Another issue of this co-location of data plane and control plane is misaligned load scaling variables. As you scale your edge (by adding more pods), you linearly scale the load placed on your Kubernetes API since each pod has the control plane. Depending on how big you try to scale or how many other calls are made to your Kubernetes API, you could overwhelm the Kubernetes API and degrade your cluster.

The final issue with this co-located data plane and control plane is security. The control plane components need to interact with the rest of the data center components as described earlier and should be secured differently from the edge. For example, with Ambassador in Kubernetes, the control plane needs permission to access the Kubernetes API (ie, Roles, ClusterRoles, etc). The security issues arise from the pods at your edge  (which handles potentially malicious requests) having privilege to read/write to your Kubernetes cluster. If your edge gets compromised, your cluster is at risk.
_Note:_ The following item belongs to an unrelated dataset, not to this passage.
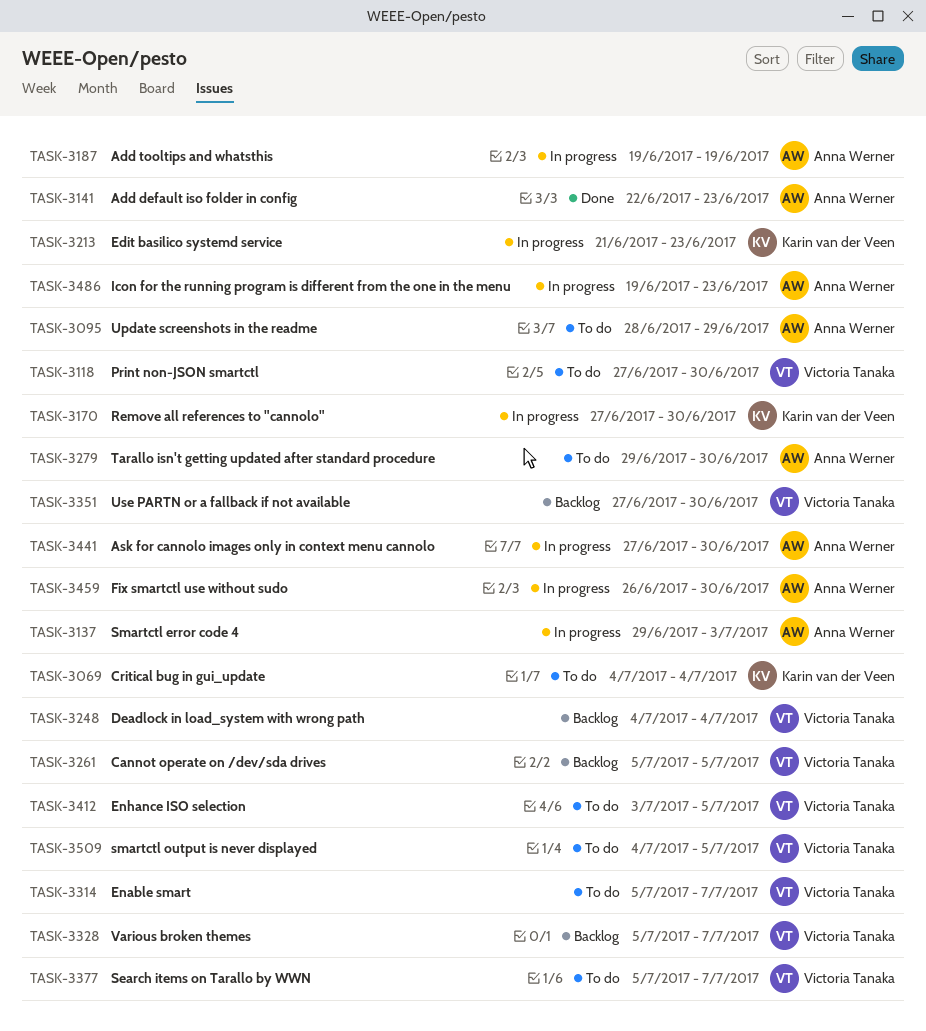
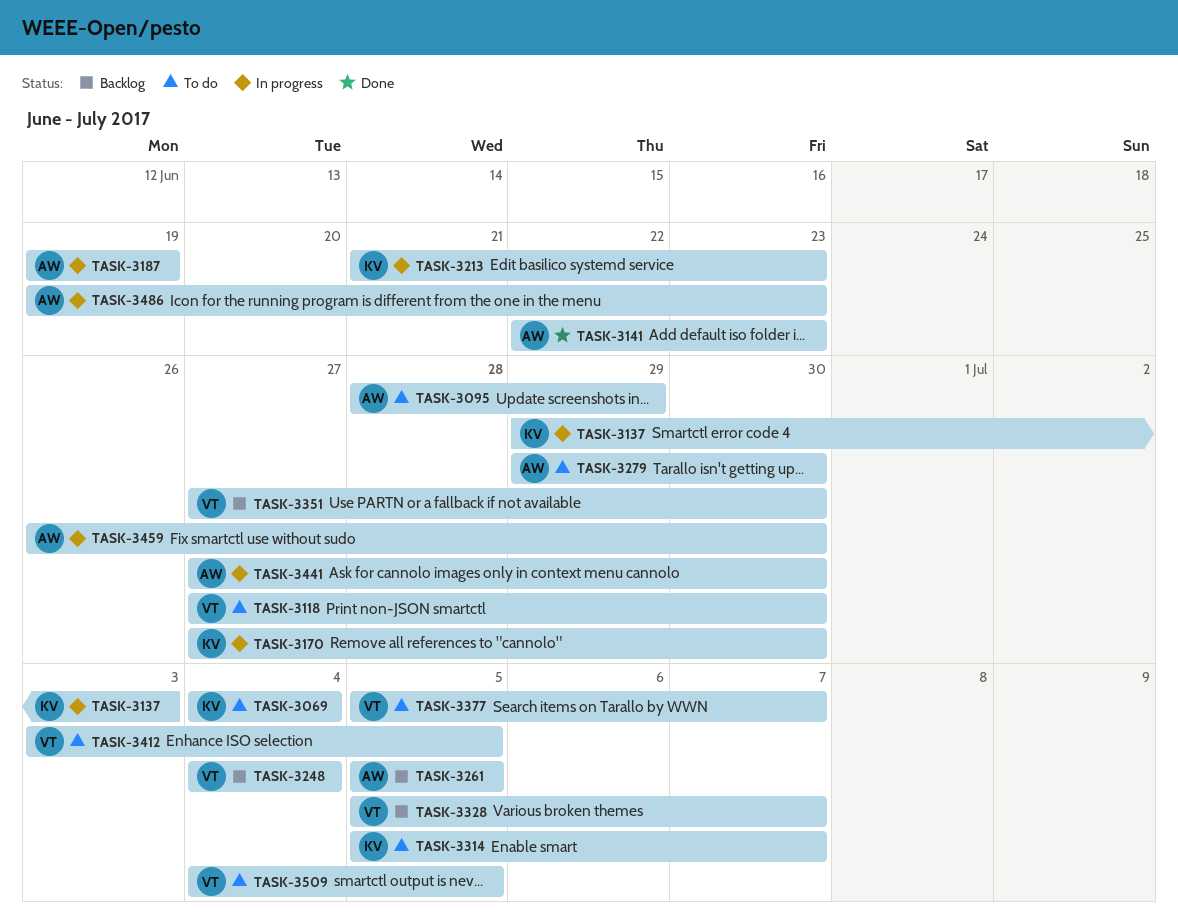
TASK-3137, owner: Anna Werner -> Karin van der Veen
TASK-3261, owner: Victoria Tanaka -> Anna Werner
TASK-3314, owner: Victoria Tanaka -> Karin van der Veen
Separating the control plane from data plane 

In Gloo, we use a separate control plane and data plane to alleviate these concerns. The data plane scales independently from the control plane and can be highly locked down (no Cluster Roles, no root user, no Kube API access tokens, read-only filesystem, etc). The data plane with this approach scales to meet ingress/edge load without putting more pressure on the Kubernetes API. The control-plane components can be scaled independently by, for example, giving more memory to the xDS components and restricting Kubernetes API access to only those components that need it (ie, discovery components).

Understand implementation of your API Gateway

If you are considering Envoy based infrastructure (you should!), especially at the edge, you should consider the underlying implementation and architecture of the project you choose. They are not equal just because they use Envoy as the data plane: the control plane architecture matters.